Selected passage:
- - - - -

A. Which sorry? In that paragraph there, you mean?
A. Well, the very last phrase. The Commission it goes back to what I was saying earlier about the Commission was concerned that the case suggested that there was a sort of broader attempt to whilst the News of the World was apparently abiding by the code and, indeed, regularly phoning us up for advice on the application of the code and giving the appearance that the code was being abided by, that actually the Mulcaire/Goodman situation suggested that they were effectively subcontracting breaches of the code and the law and that was the concern that refers to.
Q. Of course, Mr Goodman himself was committing breaches of the code rather than subcontracting them, wasn't he?
A. Yes, but the Mulcaire situation, I think, particularly suggested that there may have been a subcontracting of breaches as well.
Q. In the next paragraph you say I paraphrase that you were minded to ask questions of Mr Coulson. He resigned and it followed that such an inquiry was no longer appropriate. Are you saying it was outside your powers to ask questions of Mr Coulson?

- - - - -

Supplied data:
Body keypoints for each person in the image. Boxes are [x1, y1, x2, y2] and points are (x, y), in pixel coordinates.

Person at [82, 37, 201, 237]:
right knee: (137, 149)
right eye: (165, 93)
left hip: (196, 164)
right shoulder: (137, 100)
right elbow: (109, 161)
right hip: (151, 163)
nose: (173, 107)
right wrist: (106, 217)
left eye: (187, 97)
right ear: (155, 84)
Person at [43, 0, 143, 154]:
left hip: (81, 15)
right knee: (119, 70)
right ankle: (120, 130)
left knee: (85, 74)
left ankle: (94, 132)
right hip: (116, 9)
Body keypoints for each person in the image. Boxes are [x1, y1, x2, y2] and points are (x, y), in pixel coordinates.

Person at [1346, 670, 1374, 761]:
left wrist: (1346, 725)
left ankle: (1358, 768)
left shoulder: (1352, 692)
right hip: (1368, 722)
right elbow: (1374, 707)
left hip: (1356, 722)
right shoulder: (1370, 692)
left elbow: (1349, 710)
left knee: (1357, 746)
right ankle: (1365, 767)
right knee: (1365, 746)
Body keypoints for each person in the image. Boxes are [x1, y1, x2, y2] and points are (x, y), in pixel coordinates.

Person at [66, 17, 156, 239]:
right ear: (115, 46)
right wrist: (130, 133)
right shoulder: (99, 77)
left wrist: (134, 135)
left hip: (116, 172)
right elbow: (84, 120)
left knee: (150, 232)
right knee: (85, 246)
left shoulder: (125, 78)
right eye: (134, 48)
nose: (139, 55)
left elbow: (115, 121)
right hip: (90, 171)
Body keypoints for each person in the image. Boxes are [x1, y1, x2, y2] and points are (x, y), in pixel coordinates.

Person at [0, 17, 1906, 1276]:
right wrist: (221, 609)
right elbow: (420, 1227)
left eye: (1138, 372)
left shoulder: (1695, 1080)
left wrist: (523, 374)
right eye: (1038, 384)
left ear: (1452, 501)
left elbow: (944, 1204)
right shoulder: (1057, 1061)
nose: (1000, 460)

- - - - -

Work order: In the hearing transcript, which newspaper does the witness say was regularly phoning for advice on applying the code?

Reply: The News of the World.